Task to carry out -
Rename "common name" to "vernacular name" in the entries below, starting with the line containing "scientific name: Symphytum hidcotense" and going on through the line containing "scientific name: Gallinago delicata". Give back only those lines, with nothing else changed.

Recorded information -
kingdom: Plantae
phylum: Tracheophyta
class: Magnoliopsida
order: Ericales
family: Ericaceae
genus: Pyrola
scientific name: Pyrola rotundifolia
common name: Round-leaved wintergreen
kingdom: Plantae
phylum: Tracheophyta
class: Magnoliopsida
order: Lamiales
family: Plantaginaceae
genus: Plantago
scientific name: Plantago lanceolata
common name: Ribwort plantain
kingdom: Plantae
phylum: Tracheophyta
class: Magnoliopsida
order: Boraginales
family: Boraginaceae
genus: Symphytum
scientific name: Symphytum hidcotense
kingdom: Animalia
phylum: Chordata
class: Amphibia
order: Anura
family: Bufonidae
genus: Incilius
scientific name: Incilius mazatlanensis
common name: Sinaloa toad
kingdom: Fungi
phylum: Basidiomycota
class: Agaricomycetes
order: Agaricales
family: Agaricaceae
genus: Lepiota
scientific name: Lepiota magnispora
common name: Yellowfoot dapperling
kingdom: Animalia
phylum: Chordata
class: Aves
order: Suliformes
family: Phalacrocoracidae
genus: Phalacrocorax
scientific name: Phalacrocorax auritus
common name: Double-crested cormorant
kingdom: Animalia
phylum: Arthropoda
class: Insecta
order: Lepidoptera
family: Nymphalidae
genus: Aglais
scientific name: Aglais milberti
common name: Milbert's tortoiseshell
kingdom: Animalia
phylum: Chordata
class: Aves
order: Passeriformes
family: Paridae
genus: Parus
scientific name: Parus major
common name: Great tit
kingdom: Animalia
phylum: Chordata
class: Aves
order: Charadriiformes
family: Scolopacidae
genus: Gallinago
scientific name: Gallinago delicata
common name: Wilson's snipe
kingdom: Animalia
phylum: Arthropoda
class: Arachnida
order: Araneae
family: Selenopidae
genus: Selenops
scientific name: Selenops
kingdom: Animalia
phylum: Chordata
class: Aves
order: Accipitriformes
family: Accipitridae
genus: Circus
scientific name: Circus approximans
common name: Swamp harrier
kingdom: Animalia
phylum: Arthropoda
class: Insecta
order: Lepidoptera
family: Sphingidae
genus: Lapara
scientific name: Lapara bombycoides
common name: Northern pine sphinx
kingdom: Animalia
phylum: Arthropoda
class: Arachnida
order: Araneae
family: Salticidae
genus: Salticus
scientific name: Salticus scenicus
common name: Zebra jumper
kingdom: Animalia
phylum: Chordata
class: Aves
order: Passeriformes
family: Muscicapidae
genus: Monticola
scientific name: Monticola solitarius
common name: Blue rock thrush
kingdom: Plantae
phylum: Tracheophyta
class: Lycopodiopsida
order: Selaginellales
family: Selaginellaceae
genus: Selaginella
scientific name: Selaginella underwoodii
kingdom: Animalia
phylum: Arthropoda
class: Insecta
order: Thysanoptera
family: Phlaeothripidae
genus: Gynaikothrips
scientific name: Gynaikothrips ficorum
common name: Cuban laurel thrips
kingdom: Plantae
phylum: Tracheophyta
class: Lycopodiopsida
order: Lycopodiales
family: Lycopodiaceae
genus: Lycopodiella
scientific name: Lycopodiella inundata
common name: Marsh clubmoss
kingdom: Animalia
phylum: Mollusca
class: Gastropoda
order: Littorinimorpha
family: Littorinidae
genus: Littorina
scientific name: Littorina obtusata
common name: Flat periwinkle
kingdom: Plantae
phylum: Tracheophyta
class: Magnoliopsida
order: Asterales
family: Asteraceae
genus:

Full solution -
scientific name: Symphytum hidcotense
kingdom: Animalia
phylum: Chordata
class: Amphibia
order: Anura
family: Bufonidae
genus: Incilius
scientific name: Incilius mazatlanensis
vernacular name: Sinaloa toad
kingdom: Fungi
phylum: Basidiomycota
class: Agaricomycetes
order: Agaricales
family: Agaricaceae
genus: Lepiota
scientific name: Lepiota magnispora
vernacular name: Yellowfoot dapperling
kingdom: Animalia
phylum: Chordata
class: Aves
order: Suliformes
family: Phalacrocoracidae
genus: Phalacrocorax
scientific name: Phalacrocorax auritus
vernacular name: Double-crested cormorant
kingdom: Animalia
phylum: Arthropoda
class: Insecta
order: Lepidoptera
family: Nymphalidae
genus: Aglais
scientific name: Aglais milberti
vernacular name: Milbert's tortoiseshell
kingdom: Animalia
phylum: Chordata
class: Aves
order: Passeriformes
family: Paridae
genus: Parus
scientific name: Parus major
vernacular name: Great tit
kingdom: Animalia
phylum: Chordata
class: Aves
order: Charadriiformes
family: Scolopacidae
genus: Gallinago
scientific name: Gallinago delicata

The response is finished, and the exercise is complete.